SELECTED TEXT |
*****
Thank you, that's what I always thought and just wanted to make sure I wasn't misinformed ( I'm not exactly a fan of the irresponsible breeders creating these new 'designer' breeds ). I googled before I asked and there was an article about the difference between mutts and hybrids...just a bunch of mumbo jumbo, but I still wanted to make sure lol.


----------



## tonisaysss

katiemay said:


> Thank you, that's what I always thought and just wanted to make sure I wasn't misinformed ( I'm not exactly a fan of the irresponsible breeders creating these new 'designer' breeds ). I googled before I asked and there was an article about the difference between mutts and hybrids...just a bunch of mumbo jumbo, but I still wanted to make sure lol.


a hybrid is a concoction of two unlike things. if a giraffe and a penguin mated, they would have a hybrid offspring. people say 'hybrid' simply because it does not bring a negative connotation to the ill-informed.

two different breeds of canine = mutt. pure mutt.


----------



## GypsyJazmine

katiemay said:


> I thought hybrids and mutts were the same thing? Is there a difference or am I just confusing myself?
> 
> I know that some people call 'doodles' hybrids but, they're just mutts aren't they?


All the same.


----------



## lucidity

Actually, a "hybrid" is a cross between different species (in Scientific terms)... people use it in the dog world usually to talk about wolf-dog crosses.

Mutts are the same as crossbreeds/designer breeds/mixed breeds... just a mixture of different dog breeds.
*****
DATASET RECORDS |
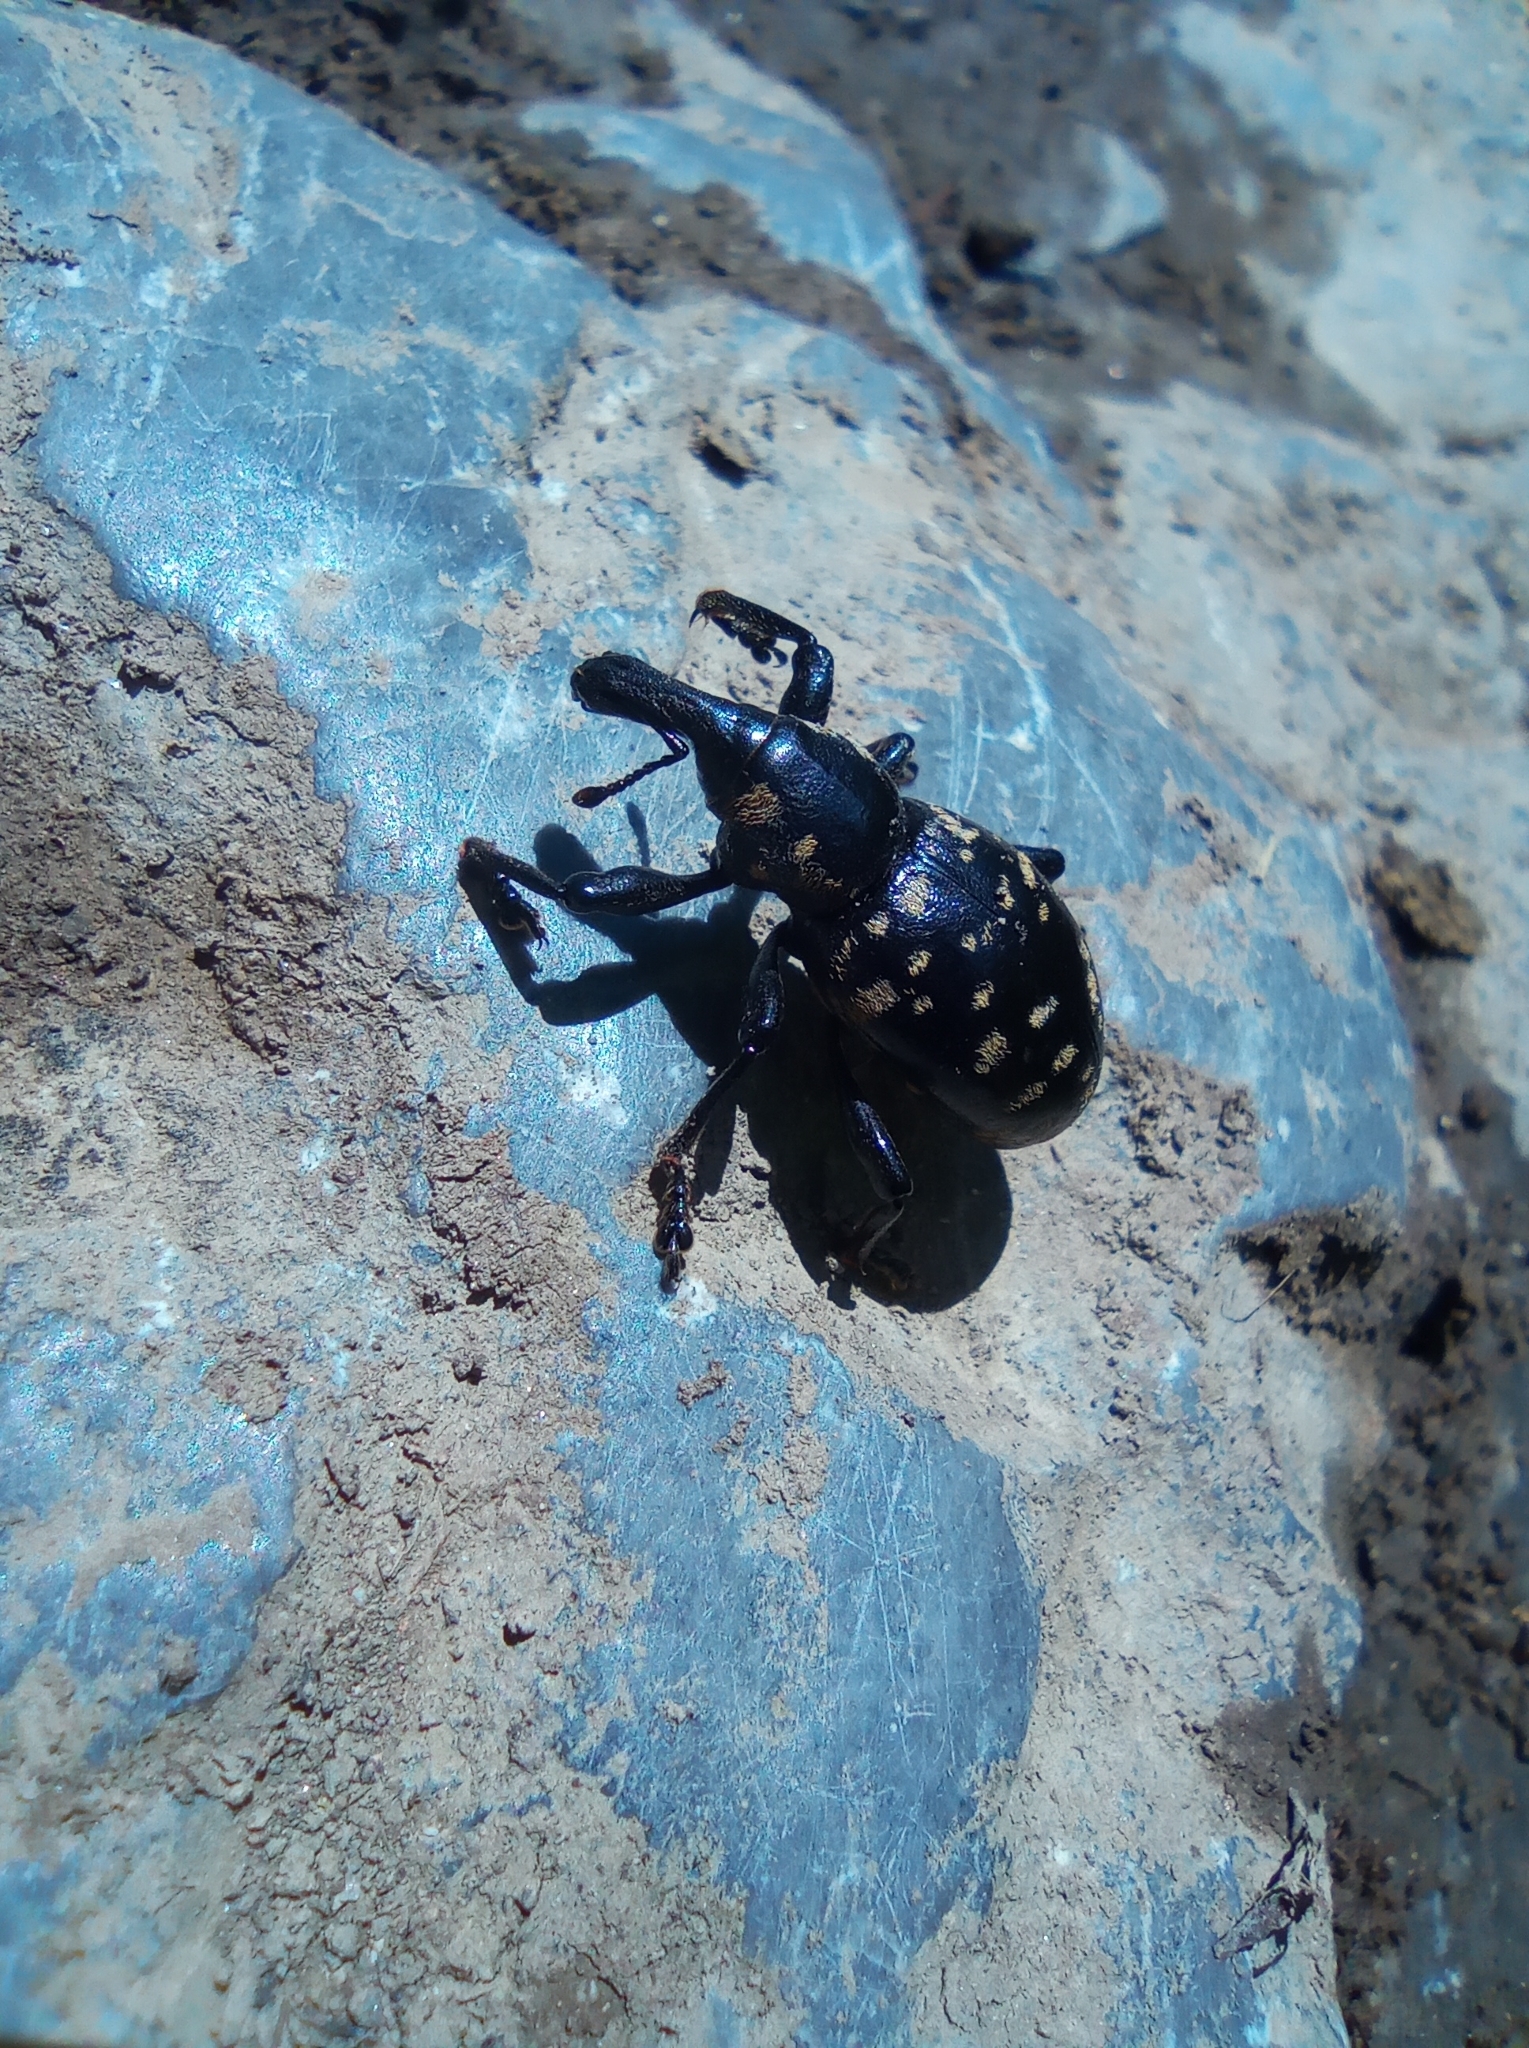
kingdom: Animalia
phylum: Arthropoda
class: Insecta
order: Coleoptera
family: Curculionidae
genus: Liparus
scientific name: Liparus glabrirostris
*****
WRITTEN INSTRUCTION | Translate this sentence from the forum thread about mutts and hybrids into Spanish: "a hybrid is a concoction of two unlike things."

WRITTEN RESPONSE | Un híbrido es una mezcla de dos cosas distintas.